[EXERCISE]: Please repeat, without alteration, the line containing "script used for analysis" and every line that follows it to the end of the entries below, and only those lines.

[Data entries]
/---
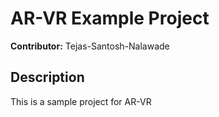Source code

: # AR-VR Example Project
**Contributor:** Tejas-Santosh-Nalawade
## Description
This is a sample project for AR-VR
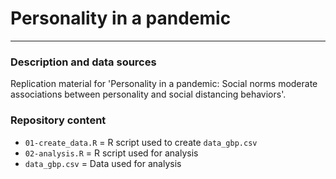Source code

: # Personality in a pandemic
---

### Description and data sources

Replication material for 'Personality in a pandemic: Social norms moderate associations between personality and social distancing behaviors'.

### Repository content

- `01-create_data.R` = R script used to create `data_gbp.csv`
- `02-analysis.R` = R script used for analysis
- `data_gbp.csv` = Data used for analysis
\---
[REPLY]:
- `02-analysis.R` = R script used for analysis
- `data_gbp.csv` = Data used for analysis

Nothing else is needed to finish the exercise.